● **Texte affiché**
+ + + +
Transitions & Energies

Le rebond inattendu de la filière nucléaire française


L’industrie nucléaire française a traversé depuis plusieurs années des moments difficiles. Les chantiers des EPR finlandais (Olkiluoto) et français (Flamanville) ont été marqués par une succession d’erreurs, de malfaçons, de retards, de surcoûts. Au point que l’Autorité de sûreté nucléaire (ASN) a fini par s’interroger publiquement sur la perte de compétence et de savoir-faire de la filière. La découverte de problèmes de maintenance et de corrosion sous contrainte sur des canalisations importantes de réacteurs anciens a semblé être un coup de grâce. D’autant plus qu’elle contraignait EDF à procéder à des réparations d’urgence au plus mauvais moment, en pleine crise énergétique provoquée par l’invasion de l’Ukraine. Il y a un an l’industrie nucléaire française était au plus bas. Son rebond aujourd’hui, lié notamment à des réparations menées avec une rapidité inattendue, n’en est que plus spectaculaire. EDF qui nous avait habitué à des retards a aujourd’hui des semaines d’avance sur la remise en service de ses réacteurs.

Le mois d’août 2022 avait été le point culminant de la défaillance du parc nucléaire français. Au cœur d’un été caniculaire, le pays se trouvait contraint d’importer massivement de l’électricité, mais aussi de faire tourner ses centrales à gaz et hydroélectriques, tandis que les stocks d’eau étaient à leur plus bas.
+ + + +
● **Consigne A**
Dans l'article sur le nucléaire français, relevez tout ce qui a marqué les chantiers des EPR d'Olkiluoto et de Flamanville.
● **Consigne B**
D'après l'article sur le nucléaire français, quel mois a marqué le point culminant de la défaillance du parc nucléaire du pays ?
● **Consigne C**
Recopiez mot pour mot le passage de l'article sur le nucléaire français compris entre "Le mois d’août" et "leur plus bas.", ces deux extrémités incluses.
Les lignes qui suivent ne sont pas utiles ici.
+ + + +
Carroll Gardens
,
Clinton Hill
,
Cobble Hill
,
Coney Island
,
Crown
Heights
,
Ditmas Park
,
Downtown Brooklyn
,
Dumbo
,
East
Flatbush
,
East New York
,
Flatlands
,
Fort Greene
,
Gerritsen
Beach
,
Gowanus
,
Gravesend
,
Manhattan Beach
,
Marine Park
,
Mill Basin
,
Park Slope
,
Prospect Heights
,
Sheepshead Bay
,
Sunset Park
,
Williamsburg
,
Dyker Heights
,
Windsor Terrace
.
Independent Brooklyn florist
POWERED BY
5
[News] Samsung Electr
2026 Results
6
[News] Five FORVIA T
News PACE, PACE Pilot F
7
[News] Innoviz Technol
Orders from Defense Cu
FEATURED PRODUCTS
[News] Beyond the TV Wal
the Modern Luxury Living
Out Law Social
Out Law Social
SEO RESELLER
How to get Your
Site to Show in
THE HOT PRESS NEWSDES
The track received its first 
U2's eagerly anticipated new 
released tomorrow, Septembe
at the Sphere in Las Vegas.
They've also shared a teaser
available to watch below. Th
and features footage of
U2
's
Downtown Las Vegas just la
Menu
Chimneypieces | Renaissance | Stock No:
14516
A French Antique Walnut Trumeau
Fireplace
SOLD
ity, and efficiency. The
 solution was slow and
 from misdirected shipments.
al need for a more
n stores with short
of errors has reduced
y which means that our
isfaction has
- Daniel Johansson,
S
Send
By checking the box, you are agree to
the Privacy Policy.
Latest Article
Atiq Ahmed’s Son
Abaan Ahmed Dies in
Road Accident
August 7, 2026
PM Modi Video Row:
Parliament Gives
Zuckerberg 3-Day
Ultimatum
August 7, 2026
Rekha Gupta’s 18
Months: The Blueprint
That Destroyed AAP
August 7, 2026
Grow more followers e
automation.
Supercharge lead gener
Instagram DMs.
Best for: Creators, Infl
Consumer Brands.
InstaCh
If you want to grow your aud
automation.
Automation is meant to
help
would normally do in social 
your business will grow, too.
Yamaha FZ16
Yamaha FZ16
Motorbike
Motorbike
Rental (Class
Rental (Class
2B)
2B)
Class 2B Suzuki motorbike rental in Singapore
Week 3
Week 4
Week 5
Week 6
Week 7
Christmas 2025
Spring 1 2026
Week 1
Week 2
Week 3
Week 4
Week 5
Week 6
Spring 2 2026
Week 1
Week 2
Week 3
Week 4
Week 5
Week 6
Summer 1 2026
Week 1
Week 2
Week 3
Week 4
+ + + +
● **Réponse A**
- des erreurs
- des malfaçons
- des retards
- des surcoûts

● **Réponse B**
Le mois d'août 2022.

● **Réponse C**
Le mois d’août 2022 avait été le point culminant de la défaillance du parc nucléaire français. Au cœur d’un été caniculaire, le pays se trouvait contraint d’importer massivement de l’électricité, mais aussi de faire tourner ses centrales à gaz et hydroélectriques, tandis que les stocks d’eau étaient à leur plus bas.